Not from TI, it is end of life for a long time. However, you can certainly buy the Calypso/Iota/Rita from the 'grey market', i.e. the various surplus semiconductor traders in Asia.
At least one year ago when I last inquired, I could have easily bought something like 10,000 of those old chipsets.
The biggest challenge is to find all the other required parts, like SAW filters with the right impedance and mechanical footprint, and find a stable source of them where you don't have to change your PCB layout every time you produce another batch of the phones.
We were considering doing something like this (custom hardware) using the hardware design of the GSM modem of the Freerunner as a basis. However, when we found that you could still buy the Motorola/Compal phones in batches of thousands one year ago, we decided not to pursue down that road.
Doing a hardware design of this complexity, and building it, including production testing and calibration is not something you are likely to do as a one or two-man show in your spare time (which OsmocomBB was a year ago).
Also, if you actually ship a device consisting of hardware + software, you easily run into regulatory issues like the RT&TTE directive in the EU, since suddenly you're now selling an end-user consumer device and thus have to comply with regulatory requirements.
Just distributing software is not falling under that directive, and thus no certification / regulatory requirement is needed. Same goes for measurement/lab equipment like the USRP.
How much interest would there be, say, in an open, but VERY SIMPLE, actual phone?
Definitely by far not enough interest to ever justify the many man-weeks and months spent in doing a hardware design, writing production testing software, getting the tooling done for the plastics, etc.

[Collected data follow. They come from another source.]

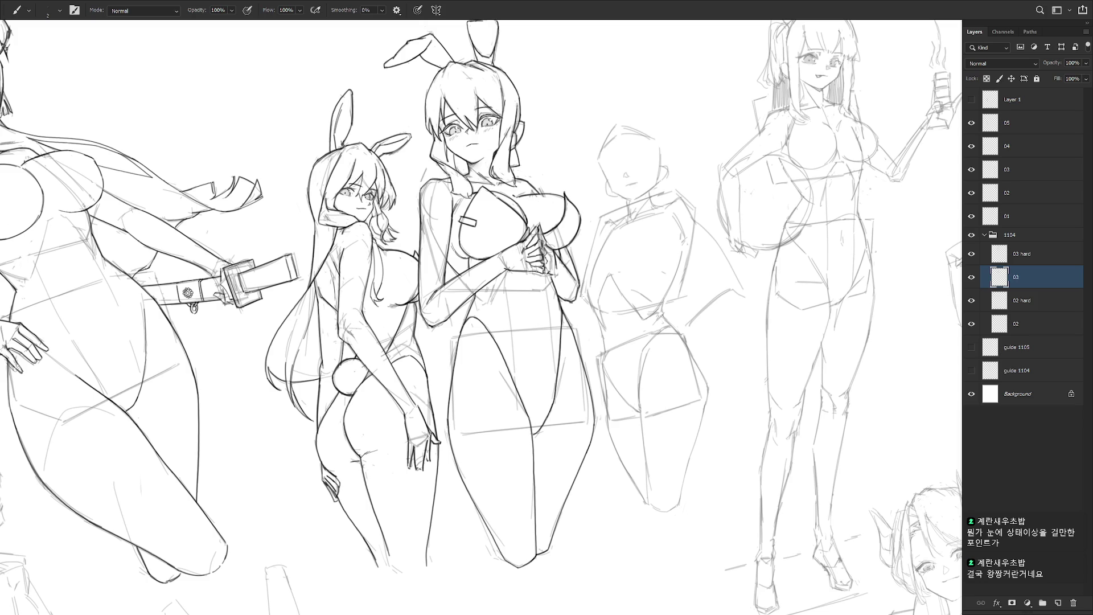
key("e")
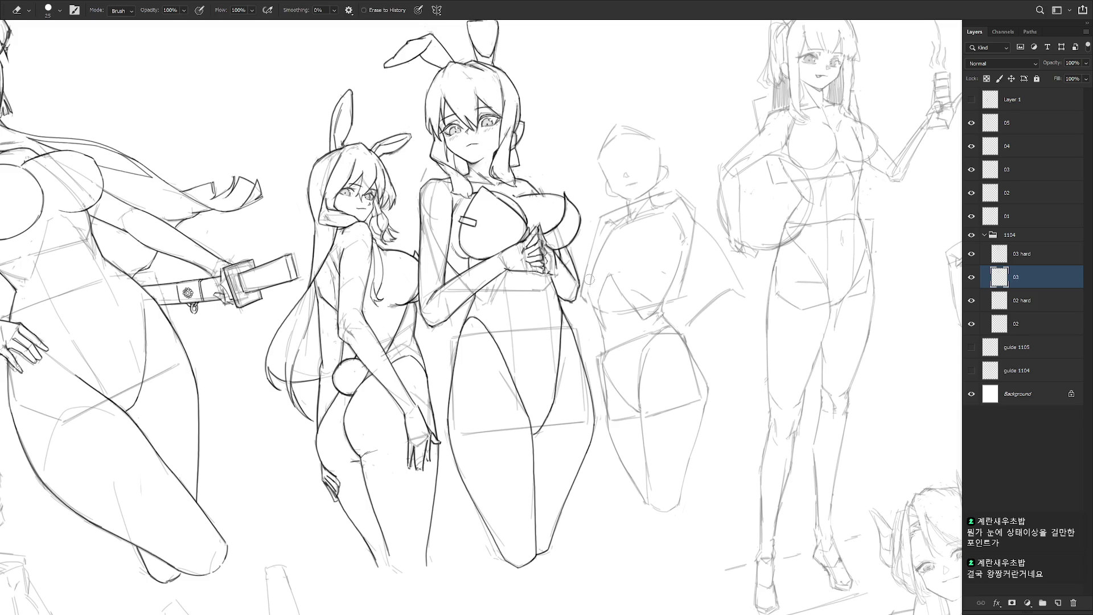
key("b")
key("e")
key("b")
left_click_drag(597, 260, 591, 283)
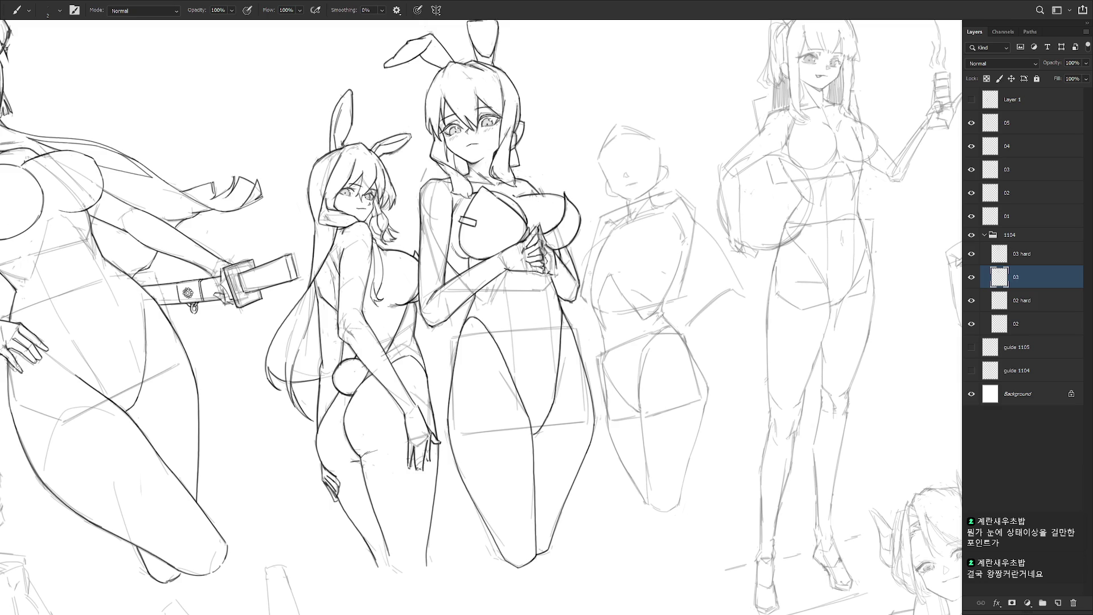
left_click_drag(612, 267, 592, 283)
left_click_drag(630, 271, 652, 267)
- Add upper-torso and shoulder lines, then clean stray marks with the eraser
left_click_drag(626, 239, 642, 228)
key("e")
key("b")
left_click_drag(606, 240, 595, 267)
key("e")
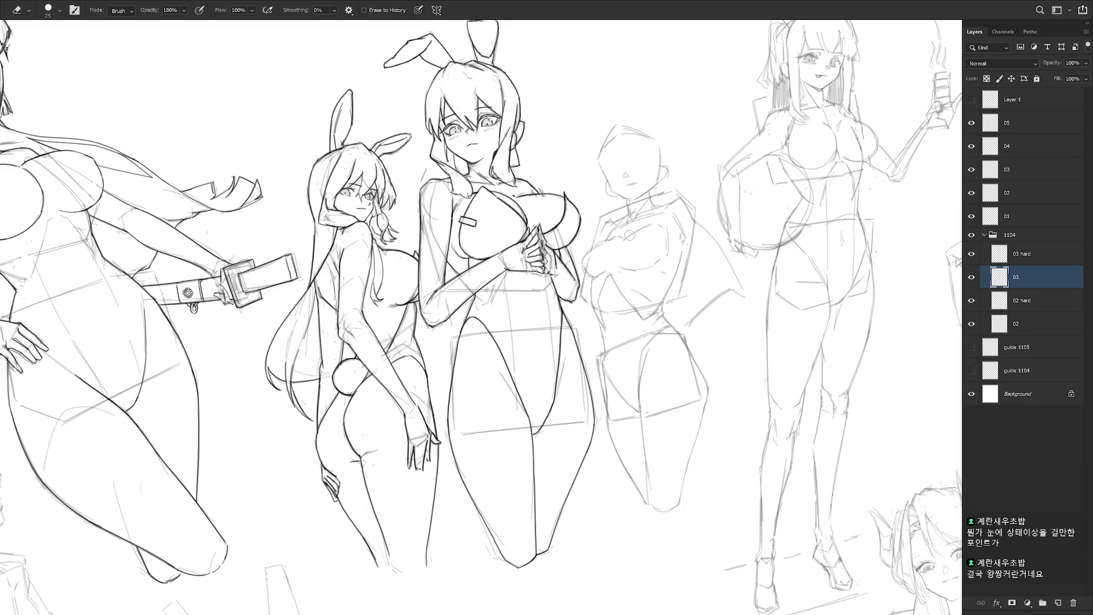
key("b")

What I find much more valuable is to put effort into porting OsmocomBB to the Mediatek MTK62xx chipsets. There are hundreds of millions of phones in the market already, and close to 100 million new ones are shipping per quarter.
This way, once again the focus is where it should be: creating and improving the Free Software GSM protocol stack, creating a simple UI on top.
No need to design, test, produce and verify a hardware design from scratch, worry about mechanical issues, etc. Plus, you benefit from the fact that the devices are available at a price to which you will never get (large scale production), and the hardware design has been verified.
The Osmocom software would then be very easily portable to such a device. Given the seemingly widespread interest and enthusiasm for the Osmocom, OpenBTS, and OpenBSC projects,
I think you may need to re-calibrate your perception. Please look at the actual number of people who have contributed to the source code of all those projects together. You will find it is very few, and the same names pop up everywhere.
Growing the user base without growing the developer base is not something I think we should put in such an enormous effort as running our own hardware design.
Regards, Harald
Thanks everyone for the clarification. I didn't realize there were so many of the Calypso phones still available *new*. I was only aware of eBay and some obscure Polish auction site. Now that I know they are available in single quantities from AliExpress, that's a whole different scenario.
With those kinds of quantities, you are all correct that there is no need to even think about a hardware design.
Thanks for all the feedback and keep up the great work!